Parque Central - Tababela, Equador
Parque Central - Tababela, Equador

Tababela

small-townsairport-communitiesandean-highlandsecuadorquito-region
3 min read

Tababela did not ask to become famous. The small Andean town sat quietly in the eastern outskirts of Quito's valley for most of its existence, a farming community on unremarkable plains. Then in February 2013, the new Mariscal Sucre International Airport opened on its doorstep. The old airport in Quito proper had been closed the same day, its runway hemmed in by apartment blocks and short on room to grow. The new one needed flat ground, and Tababela happened to sit on the flattest ground within reach. Overnight, a sleepy square became a waypoint for every international traveler arriving or leaving Ecuador's capital, and a small town learned how to host them.
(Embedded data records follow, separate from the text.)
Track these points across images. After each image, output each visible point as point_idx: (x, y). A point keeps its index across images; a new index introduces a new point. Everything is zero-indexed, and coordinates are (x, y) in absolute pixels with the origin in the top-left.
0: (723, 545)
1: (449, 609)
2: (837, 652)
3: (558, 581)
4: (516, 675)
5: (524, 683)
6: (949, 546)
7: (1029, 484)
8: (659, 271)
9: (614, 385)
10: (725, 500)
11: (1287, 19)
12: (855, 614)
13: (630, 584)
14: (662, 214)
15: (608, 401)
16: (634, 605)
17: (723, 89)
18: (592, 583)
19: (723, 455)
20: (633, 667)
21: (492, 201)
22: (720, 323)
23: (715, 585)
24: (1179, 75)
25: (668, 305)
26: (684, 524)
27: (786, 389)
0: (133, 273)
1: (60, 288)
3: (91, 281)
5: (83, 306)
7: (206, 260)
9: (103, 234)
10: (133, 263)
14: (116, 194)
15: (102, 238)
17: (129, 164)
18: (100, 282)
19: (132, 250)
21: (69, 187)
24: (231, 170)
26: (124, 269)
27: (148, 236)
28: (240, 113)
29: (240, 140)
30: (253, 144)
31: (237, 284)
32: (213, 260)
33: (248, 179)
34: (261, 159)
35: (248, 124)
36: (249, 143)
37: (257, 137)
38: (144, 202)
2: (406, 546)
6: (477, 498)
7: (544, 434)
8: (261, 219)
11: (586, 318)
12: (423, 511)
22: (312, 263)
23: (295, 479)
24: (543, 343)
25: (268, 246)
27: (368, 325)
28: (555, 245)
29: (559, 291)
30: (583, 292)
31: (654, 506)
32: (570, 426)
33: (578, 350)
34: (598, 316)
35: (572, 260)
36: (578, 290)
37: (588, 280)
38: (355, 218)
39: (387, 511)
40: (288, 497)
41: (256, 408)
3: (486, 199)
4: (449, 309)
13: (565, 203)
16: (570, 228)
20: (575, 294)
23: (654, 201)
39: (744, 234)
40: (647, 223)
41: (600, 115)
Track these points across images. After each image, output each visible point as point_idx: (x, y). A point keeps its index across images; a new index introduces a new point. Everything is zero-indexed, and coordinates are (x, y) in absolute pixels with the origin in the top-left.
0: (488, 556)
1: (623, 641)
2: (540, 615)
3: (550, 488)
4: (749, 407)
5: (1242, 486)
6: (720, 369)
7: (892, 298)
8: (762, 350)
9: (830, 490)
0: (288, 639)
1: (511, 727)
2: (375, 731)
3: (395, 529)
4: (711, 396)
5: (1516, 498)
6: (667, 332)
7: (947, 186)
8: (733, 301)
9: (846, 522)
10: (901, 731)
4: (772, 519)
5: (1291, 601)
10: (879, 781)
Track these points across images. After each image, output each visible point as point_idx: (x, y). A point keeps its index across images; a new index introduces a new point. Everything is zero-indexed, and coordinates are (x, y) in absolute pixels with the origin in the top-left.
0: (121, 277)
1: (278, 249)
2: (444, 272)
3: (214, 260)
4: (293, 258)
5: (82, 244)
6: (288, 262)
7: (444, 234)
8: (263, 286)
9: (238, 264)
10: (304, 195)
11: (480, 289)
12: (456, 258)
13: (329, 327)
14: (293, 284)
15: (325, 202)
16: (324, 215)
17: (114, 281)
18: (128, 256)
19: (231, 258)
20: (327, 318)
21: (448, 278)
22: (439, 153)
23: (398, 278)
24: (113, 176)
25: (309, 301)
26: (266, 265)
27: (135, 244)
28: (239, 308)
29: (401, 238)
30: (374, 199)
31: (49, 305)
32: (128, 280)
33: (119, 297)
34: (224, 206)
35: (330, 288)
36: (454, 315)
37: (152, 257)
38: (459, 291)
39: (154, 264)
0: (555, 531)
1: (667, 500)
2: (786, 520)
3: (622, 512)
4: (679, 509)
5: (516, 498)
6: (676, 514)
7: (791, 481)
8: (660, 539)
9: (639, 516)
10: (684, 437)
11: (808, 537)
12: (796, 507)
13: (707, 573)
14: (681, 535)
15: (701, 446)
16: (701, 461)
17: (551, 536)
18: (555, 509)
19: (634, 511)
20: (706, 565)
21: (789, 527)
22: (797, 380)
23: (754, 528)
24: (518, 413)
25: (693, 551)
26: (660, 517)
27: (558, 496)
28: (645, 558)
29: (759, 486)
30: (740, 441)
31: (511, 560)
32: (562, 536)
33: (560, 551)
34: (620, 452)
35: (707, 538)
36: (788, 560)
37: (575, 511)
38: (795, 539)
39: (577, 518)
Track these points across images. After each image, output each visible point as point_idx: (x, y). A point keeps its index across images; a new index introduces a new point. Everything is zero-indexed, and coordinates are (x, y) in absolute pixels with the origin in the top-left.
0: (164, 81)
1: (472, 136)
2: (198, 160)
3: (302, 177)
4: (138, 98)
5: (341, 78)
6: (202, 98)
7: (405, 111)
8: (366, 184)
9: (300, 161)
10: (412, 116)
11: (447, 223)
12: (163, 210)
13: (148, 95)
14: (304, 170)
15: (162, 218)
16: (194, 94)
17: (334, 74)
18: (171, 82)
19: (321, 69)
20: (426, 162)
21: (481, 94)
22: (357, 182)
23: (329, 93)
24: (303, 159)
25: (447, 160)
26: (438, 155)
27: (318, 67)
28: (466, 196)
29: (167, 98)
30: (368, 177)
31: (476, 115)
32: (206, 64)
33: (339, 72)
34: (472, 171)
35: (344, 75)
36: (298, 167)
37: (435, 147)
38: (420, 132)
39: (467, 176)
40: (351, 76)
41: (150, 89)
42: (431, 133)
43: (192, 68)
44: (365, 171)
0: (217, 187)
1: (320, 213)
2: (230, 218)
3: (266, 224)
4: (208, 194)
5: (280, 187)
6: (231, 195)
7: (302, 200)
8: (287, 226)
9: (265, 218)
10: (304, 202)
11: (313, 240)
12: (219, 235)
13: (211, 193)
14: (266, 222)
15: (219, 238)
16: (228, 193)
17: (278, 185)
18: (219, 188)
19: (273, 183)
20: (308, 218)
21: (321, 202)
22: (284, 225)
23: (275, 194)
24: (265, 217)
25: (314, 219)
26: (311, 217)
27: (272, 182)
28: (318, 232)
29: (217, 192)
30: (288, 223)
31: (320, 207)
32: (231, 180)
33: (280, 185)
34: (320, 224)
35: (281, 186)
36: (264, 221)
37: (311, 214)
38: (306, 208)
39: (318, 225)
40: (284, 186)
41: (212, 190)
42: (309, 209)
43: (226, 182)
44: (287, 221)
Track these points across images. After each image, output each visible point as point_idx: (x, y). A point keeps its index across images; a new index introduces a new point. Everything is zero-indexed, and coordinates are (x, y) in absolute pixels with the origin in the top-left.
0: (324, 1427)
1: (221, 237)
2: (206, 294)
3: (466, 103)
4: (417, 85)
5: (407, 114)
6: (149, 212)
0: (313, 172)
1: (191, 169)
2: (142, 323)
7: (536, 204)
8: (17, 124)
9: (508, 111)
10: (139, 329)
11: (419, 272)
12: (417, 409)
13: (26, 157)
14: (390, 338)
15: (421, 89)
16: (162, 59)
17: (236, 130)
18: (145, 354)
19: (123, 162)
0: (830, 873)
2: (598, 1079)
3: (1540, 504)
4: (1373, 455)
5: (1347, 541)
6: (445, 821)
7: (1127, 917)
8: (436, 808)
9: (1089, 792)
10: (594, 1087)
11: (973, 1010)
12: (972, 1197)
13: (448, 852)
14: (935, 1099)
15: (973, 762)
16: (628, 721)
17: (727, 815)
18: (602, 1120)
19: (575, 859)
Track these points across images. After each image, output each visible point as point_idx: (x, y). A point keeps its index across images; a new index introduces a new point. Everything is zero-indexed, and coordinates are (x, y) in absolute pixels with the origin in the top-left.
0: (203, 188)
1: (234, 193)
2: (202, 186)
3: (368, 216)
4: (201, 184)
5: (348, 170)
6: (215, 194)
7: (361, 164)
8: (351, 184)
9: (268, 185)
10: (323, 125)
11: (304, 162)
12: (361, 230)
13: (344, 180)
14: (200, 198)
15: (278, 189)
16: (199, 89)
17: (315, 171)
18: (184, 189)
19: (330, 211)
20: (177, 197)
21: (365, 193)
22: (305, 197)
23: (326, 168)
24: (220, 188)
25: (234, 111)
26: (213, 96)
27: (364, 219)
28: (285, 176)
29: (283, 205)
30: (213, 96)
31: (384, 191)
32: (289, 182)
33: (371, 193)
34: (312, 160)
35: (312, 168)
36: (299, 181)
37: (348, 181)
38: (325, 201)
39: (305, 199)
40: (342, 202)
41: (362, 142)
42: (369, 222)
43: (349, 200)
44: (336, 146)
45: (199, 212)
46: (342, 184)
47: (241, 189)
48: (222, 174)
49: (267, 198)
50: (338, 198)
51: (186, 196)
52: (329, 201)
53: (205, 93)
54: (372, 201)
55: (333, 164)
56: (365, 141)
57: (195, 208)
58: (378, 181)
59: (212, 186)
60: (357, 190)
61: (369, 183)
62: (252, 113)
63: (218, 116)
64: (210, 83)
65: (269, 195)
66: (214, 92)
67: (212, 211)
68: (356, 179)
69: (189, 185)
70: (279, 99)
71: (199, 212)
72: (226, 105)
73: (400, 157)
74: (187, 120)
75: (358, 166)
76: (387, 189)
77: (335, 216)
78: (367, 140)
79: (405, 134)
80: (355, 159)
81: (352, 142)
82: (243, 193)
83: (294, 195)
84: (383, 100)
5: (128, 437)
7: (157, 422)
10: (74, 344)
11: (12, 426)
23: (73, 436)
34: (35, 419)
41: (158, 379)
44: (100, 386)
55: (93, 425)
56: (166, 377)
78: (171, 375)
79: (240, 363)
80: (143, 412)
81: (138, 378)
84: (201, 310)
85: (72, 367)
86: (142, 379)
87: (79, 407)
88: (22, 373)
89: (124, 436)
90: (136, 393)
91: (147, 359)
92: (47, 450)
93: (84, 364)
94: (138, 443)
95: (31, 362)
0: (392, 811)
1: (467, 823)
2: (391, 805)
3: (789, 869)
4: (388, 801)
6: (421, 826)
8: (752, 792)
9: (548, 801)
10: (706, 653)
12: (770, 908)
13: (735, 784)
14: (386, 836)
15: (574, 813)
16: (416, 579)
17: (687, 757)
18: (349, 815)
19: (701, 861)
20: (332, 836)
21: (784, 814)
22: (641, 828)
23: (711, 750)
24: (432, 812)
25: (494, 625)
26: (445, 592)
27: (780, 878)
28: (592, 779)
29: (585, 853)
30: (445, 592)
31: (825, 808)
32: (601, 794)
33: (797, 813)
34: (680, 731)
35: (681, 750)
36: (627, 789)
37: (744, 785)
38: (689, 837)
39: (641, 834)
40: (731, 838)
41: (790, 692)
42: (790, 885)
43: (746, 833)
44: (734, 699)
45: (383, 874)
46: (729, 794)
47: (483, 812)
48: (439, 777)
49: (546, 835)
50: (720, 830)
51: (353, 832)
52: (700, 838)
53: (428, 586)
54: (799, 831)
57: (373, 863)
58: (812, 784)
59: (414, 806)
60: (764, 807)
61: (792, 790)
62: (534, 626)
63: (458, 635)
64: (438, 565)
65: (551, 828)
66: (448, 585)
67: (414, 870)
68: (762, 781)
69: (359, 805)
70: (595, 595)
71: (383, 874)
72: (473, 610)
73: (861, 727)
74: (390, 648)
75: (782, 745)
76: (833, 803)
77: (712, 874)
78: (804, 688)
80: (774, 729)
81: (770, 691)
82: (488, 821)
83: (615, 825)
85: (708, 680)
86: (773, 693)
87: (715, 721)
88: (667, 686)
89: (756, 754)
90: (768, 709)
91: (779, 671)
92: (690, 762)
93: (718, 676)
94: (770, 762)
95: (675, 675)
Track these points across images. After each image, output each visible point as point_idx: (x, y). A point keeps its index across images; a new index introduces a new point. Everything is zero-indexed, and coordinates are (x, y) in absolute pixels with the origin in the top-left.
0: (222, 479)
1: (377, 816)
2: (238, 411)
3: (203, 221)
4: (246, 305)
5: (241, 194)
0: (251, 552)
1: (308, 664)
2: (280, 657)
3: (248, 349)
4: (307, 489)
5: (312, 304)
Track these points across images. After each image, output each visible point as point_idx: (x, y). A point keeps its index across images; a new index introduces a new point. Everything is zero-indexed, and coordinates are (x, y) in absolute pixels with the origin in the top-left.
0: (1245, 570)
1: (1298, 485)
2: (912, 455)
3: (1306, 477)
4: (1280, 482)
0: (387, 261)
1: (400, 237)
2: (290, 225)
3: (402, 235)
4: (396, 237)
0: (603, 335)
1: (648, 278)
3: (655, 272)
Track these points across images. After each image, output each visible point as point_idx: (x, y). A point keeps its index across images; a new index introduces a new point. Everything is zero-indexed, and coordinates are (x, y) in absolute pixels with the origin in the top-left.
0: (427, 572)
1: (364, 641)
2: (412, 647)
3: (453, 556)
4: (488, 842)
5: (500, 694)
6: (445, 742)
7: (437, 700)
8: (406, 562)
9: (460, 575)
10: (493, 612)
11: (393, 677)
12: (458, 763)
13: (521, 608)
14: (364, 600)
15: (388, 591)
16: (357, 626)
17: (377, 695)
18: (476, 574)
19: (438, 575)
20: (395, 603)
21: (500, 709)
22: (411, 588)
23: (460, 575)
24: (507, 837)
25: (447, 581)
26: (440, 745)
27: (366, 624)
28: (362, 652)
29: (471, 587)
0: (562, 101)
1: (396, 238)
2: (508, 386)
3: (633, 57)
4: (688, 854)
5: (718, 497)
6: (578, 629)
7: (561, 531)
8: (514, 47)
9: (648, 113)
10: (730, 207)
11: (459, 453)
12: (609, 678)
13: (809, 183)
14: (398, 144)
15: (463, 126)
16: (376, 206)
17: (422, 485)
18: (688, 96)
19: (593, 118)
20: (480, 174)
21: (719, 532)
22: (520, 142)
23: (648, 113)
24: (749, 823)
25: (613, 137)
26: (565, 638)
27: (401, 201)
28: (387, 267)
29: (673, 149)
An Hour and a Half from Quito

The drive from central Quito to the airport runs about 18 kilometers as the crow flies but roughly an hour and a half by bus, because the route twists down out of the Quito basin, across the Guayllabamba valley, and back up to the plateau where Tababela sits. The altitude drops several hundred meters along the way, which matters less for passengers than for the engineers who had to grade the approach. Aeroservicios runs buses between the airport and the old in-city airport terminal every 30 minutes, around the clock, year-round, with no intermediate stops. The ride costs eight dollars. The buses are air-conditioned, have WiFi, and handle the only direct commercial route between Quito and its own airport. For travelers facing flights at four in the morning, the calculation is simple. Staying in Quito means leaving the hotel before 2 AM. Staying in Tababela means leaving the hotel at five.

What There Is To See

Tababela is not a tourist town in any traditional sense. The central park, Parque Central, sits beside the parish church and is well-kept, cleanly swept, and plant-filled. Most streets have names, but those names are neither painted on signs nor printed on maps, a tradition that confuses no one because the town is small enough that a visitor cannot really get lost. Walking the perimeter takes most of an afternoon. The sun at 2,500 meters is intense and the air is thin enough to make newcomers sleepy, so locals recommend a sunscreen and a hat. Those who enjoy aircraft can walk to a viewpoint near the runway and watch the departures and arrivals. The tempo is calm even for Ecuador's busiest airport. A commercial flight might taxi past every twenty minutes at peak times, less often in the middle of the day.

Hostels and Hornado

The accommodation scene in Tababela grew up fast around the airport opening. Hotels, hostels, and bed-and-breakfasts fill the blocks nearest the Parque Central. Many arrange pre-paid airport shuttles for about five dollars each way per person. Some have English-speaking owners, though the overall percentage of English in town is small. A handful of restaurants operate with signs on the door advertising desayunos, almuerzos, and cena. Others just hang a hand-lettered board outside offering chocolate caliente and quick plates for a few dollars. After about 8 PM, most everything closes. A few tiendas stay open later for beer runs back to the hotel. Streets are not well lit, and the pavement has the occasional serious irregularity, so a pocket flashlight is genuinely useful.

A Strange Sort of Village

Tababela sits in an odd place in Ecuadorian life. It is unmistakably a small Andean town, with campesinos selling produce out of bags in the square and a church bell that rings for Sunday mass. But every hotel has a sign out front with flight arrival boards, and every conversation overheard in English is about connecting flights. Friendly locals will point visitors in the right direction and practice a phrase or two, but otherwise the town keeps its own rhythm. What it offers, in the end, is exactly what travelers sometimes need: a short walk, a reasonably priced bed, a quiet square, and a five-minute taxi back to the airport. Quito waits beyond the hills if visitors have the time. If not, Tababela is a decent place to hold still for a night while the planes go in and out overhead.

From the Air

Located at 0.18 S, 78.34 W on the Andean plateau east of Quito. Elevation approximately 2,510 m. Tababela adjoins Mariscal Sucre International Airport (SEQM), about 18 km east of central Quito. The town occupies a small plateau between the Guayllabamba River valley to the north and the higher ridges east of the Quito basin. Recommended viewing altitude 4,500 to 5,500 m for the best perspective on the relationship between the airport plateau and the capital basin. The Andean cordillera rises sharply to the west, and the Amazon drainage begins within 30 km to the east.